The dizziness came first. Dizziness that I attributed to maybe a lack of water that day, or a result of stress from staring at a screen for hours trying to put words on a page. But then I could feel my heart beating so fast I thought it might burst straight through my rib cage and land in front of me on the library floor.
“I dropped into conversation with my friend about what had happened to me earlier in the library. “It sounds like you had a panic attack, babe”, she told me.”
Then it was my breathing, or rather, the lack of it. Even when I tried to suck as much air into my lungs as possible, it still didn’t feel like enough to get my body to stop what was already happening. The most terrifying part, however, is when my body started going numb and I could no longer feel my hands or face. ‘Panic attack’ is the perfect name for what I’d experienced – my body was attacking me.
I only learned that later. At that moment, I still hadn’t registered that what was happening to me was a panic attack. Not until I’d quickly grabbed all my things and sat in the library toilets trying to feel some sense of normality again. That’s the trouble with panic. You start to panic about the very fact you’re panicking and you spiral.
I eventually began to feel okay again and I went home and continued my day as normal. Cooked myself some dinner. Caught up with my housemates. Watched a bit of TV. And I don’t know what made me mention it, but I dropped into conversation with my friend about what had happened to me earlier in the library. “It sounds like you had a panic attack, babe”, she told me. I filed the term away in my head, thought nothing of it, and went to bed.
“The panic would cripple me to the point of shut down, and a fog would take hold of my mind. It still does.”

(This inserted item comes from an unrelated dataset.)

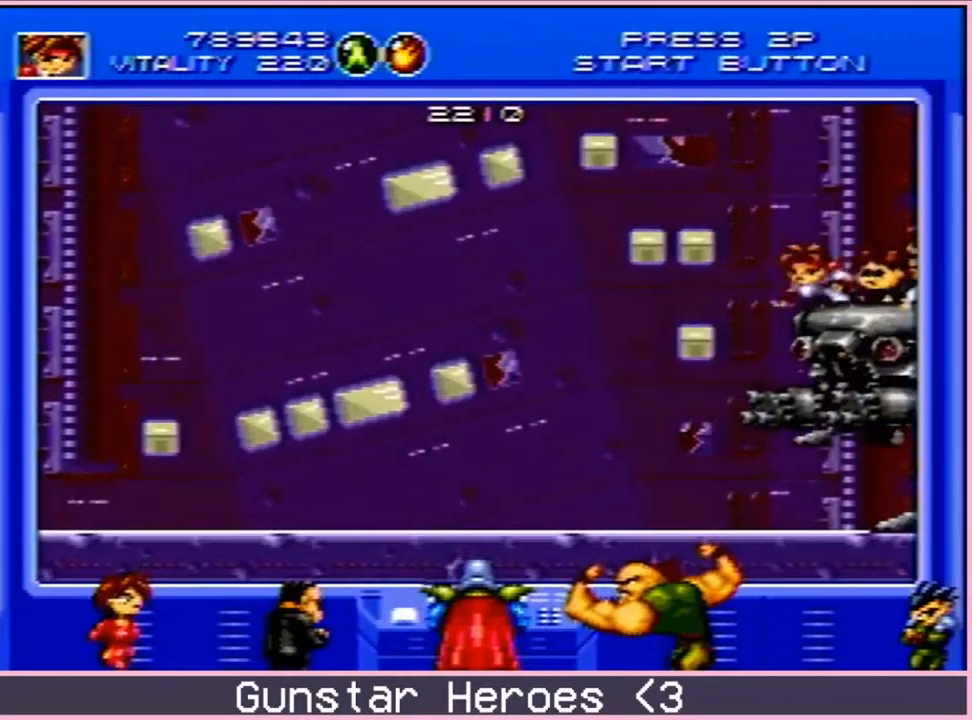
{"buttons": [], "events": [[17, "DPAD_DOWN", "up"], [50, "B", "down"], [83, "DPAD_RIGHT", "up"], [133, "B", "up"]]}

For the rest of that year, I had at least two panic attacks a week. And each one frightened me as if it was that first time all over again. Someone once said to me that you never get used to it, and I agree. It’s out of the ordinary to have your mind and body constantly on high alert, attempting to shield yourself from anything that could potentially set off the panic bubbling away just beneath the surface.
So, I had to plan my days around the panic attacks that would inevitably pull me down. I couldn’t get on busy buses or trains, and I couldn’t be in large crowds at gigs or festivals without a clear exit. I couldn’t answer the phone to strangers. The panic would cripple me to the point of shut down, and a fog would take hold of my mind. It still does.
I was and still am annoyed with myself, which is probably a silly thing to admit. How can I be annoyed at my own anxiety, a health condition? But I am. Living every day in a heightened state of panic is frustrating. My reaction to an email pinging into my inbox or my phone ringing shouldn’t mean I’m awash with a cool breeze of fear.
I don’t want to redo lists countless times because I’m terrified I’ve forgotten something, and yet I feel the need to do it every day. It isn’t just the panic surrounding current goings-on but also imagined fears. I can read the slightest change of tone in an email and take that as that person not liking me which will then spiral in my mind until the fog descends and it’s all I can think about for the rest of the day.
“Putting these words down on the page feels like the first big step I’ve taken in a long time to just sit with it all. A step that will hopefully lead to another step.”
This translates into real life situations too. A friend may be quieter than usual or more withdrawn – for any number of reasons because, you know, life – but my mind will see that as being related to something I may have said or done. Panic ensues. A play by play of our entire friendship takes hold in my mind to dig out exactly when or where this upset could have happened. And of course the fog descends.
I’m fortunate in the sense that I work a job that is quite flexible and so if the panic has really taken hold one day, then I can take that day off to try and reset. But the panic never fully goes away. It’s always there. Trapping my mind in its grip.
Even now writing this essay, I can feel the panic settling in. What will people think? Did I share too much? Will anyone even care? But putting these words down on the page feels like the first big step I’ve taken in a long time to just sit with it all. A step that will hopefully lead to another step. And then another. Until I can finally reach a point where I can pick up the phone and call my therapist back, taking steps towards a version of my life where I can feel free.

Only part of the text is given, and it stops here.